I convinced myself that this was just the beginning of something bigger and better than what I had before. But doubt was slipping in. Then I wondered... what if I never got to say goodbye to the one person that meant the world to me? What if they thought I had died and would just give up looking for me? What if no one cared enough to look...?
Tears melted into the rain. I turned into a sobbing shivering mess. I thought of how no one would ever care enough to see me. Even if I was right in front of them. All they do is look, never seeing. Why can't they see the pain that I hold too close to me?
Sleep pressured me to fall to the ground, now soaked with fresh rain. It seeped through my clothes, through my skin, deep inside my bones. I slowly lifted my head to see the faint outline of a figure in the woods. I took off at a sprint towards it. By the time I realized it was a figment of my imagination, I was lost. Somewhere in the woods, alone. So alone. But I knew all I had to do was walk in one direction to find civilization. I chose not to move though. I chose to lie in the rain, soaking wet, shaking with fear. It was my own decision to do this. Before another thought could enter my mind, sleep hit me like a sledge hammer.

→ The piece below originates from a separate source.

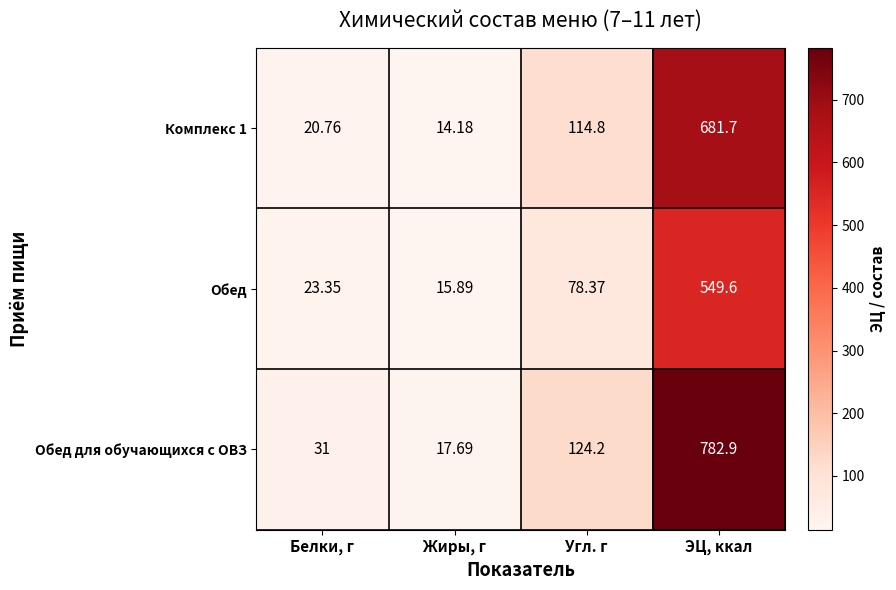

What is the maximum value shown in the chart?

782.9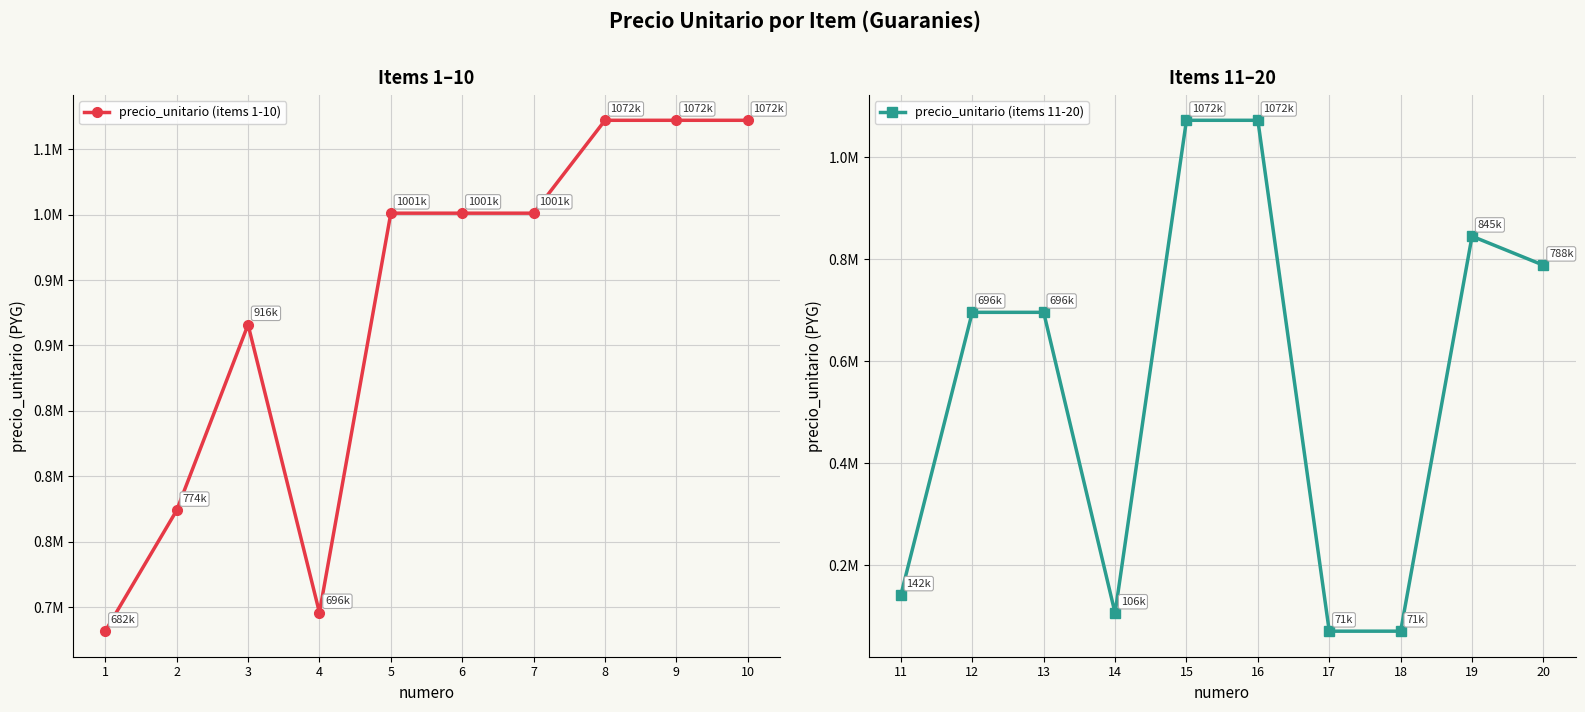

True or false: precio_unitario (items 1-10) has a value of 1072100 at 9.

True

I woke to hands holding my head. Gently tugging on my hair. Warm hands. Safe... For a while I let my head rest in their lap. Not bothering to look to see who it was. Honestly, I didn't care. I felt safe, and loved. Loved that whoever this person was didn't walk by and leave me here to rot. Then there was a soft voice. A familiar voice... whispering something about the color of the leaves this season...
I knew that voice. I sat up with a jolt. He pulled me back into his arms. Of all the people in this world to find a dying girl in the woods, why couldn't it be a stranger?
I screamed and cried. Not this boy. Please, no. Words danced just out of reach, words with a voice. He was talking to me, but I'd rather block it out. This is my world, in my head, so why can't I change this?
Then my name.
"Willow."
"Willow."
"Wake up."
Too many voices. Rough sheets. Humming lights. Sterile scent. Papers flipping. Beeping. Consciousness... was pulling me back...
"Stop fighting it, Willow. It's time to wake up."